The installation of the equipment allows you to undertake treatment at home.

A room within your home had been set up specifically for this purpose.

The major equipment and consumables are provided by the Health Department and rebates are available for the additional costs of electricity and water used during the treatment process.

Additional expenses not covered by Medicare or private health insurance have also been incurred, these include:

    · Establishment costs of setting up the room

    · On going costs

Relevant legislative provisions

Income Tax Assessment Act 1936, subsection 159P(4)

Income Tax Assessment Act 1936, paragraph 159P(4)(f)

Reasons for decision

A medical expenses tax offset is available to a taxpayer under section 159P of the Income Tax Assessment Act 1936 (ITAA 1936) where the taxpayer pays medical expenses in an income year for themselves or a dependant who is an Australian resident.

The medical expenses tax offset is means tested from 1 July 2012. Where your adjusted taxable income is above the Medicare Levy Surcharge (MLS) thresholds ($84,000 for singles and $168,000 for couples or families in 2012-13) you may claim a tax offset of 10 per cent for eligible out of pocket expenses in excess of $5,000. Where your adjusted taxable income is below that of the MLS threshold you may claim a tax offset of 20% for the net medical expenses over $2,120 for the 2012-13 income year.

Subsection 159P(4) of the ITAA 1936 defines 'medical expenses' and included in the definition in paragraph 159P(4)(f) are payments 'in respect of a medical or surgical appliance prescribed by a legally qualified medical practitioner.'

Taxation Ruling TR 93/34 explains the meaning of 'medical or surgical appliance'.
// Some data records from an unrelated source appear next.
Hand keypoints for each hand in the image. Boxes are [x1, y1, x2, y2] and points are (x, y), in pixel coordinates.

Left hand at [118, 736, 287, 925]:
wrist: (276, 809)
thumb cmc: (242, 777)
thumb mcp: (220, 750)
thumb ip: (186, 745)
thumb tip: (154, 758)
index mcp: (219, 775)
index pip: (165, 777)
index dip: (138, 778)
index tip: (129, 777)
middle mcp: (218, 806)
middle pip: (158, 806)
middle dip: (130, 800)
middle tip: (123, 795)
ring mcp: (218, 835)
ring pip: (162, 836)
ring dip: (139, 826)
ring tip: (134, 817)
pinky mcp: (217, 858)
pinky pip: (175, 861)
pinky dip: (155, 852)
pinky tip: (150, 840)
Paragraph 3 of the ruling states that a 'medical or surgical appliance' for the purposes of the definition of 'medical expenses' in subsection 159P(4) is an instrument, apparatus or device which is:

      a) manufactured as; or

      b) distributed as; or

      c) generally recognised to be

       an aid to the function or capacity of a person with a disability or illness.
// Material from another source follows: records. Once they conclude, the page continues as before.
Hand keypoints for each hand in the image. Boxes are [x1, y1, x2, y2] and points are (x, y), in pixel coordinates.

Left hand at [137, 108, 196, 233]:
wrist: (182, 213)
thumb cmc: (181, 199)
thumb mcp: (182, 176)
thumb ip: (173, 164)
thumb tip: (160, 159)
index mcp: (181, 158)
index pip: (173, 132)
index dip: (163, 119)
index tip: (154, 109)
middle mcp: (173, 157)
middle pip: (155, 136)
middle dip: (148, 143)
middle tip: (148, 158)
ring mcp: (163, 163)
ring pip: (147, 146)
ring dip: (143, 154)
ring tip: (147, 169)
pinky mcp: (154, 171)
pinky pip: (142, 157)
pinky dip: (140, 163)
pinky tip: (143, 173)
This definition looks to the character of the appliance, not the purpose for which it is prescribed or used. The following points are also made:

    · An appliance is an aid to function or capacity if it assists or improves a person's abilities in performing activities of daily living when he/she in fact suffers from a disability.

    · Generally, a household or commercial appliance is not a 'medical or surgical appliance.' 

The character of an appliance cannot be altered by either the recommendation of a physician or the taxpayer's purpose in purchasing and using it.

The items you have purchased to set up the room for treatment and the consumable items that you purchase on an on-going basis do not have the character of a 'medical or surgical appliance'. These items have not been manufactured as or distributed as or generally recognised to be an item to achieve a medical or surgical end. The character of these items cannot be altered by your purpose for purchasing and using them.

In your case the items purchased for the setup of the room and on-going use would not be considered a 'medical or surgical appliance' and therefore would not form part of your medical expenses for the purposes of the medical expenses tax offset.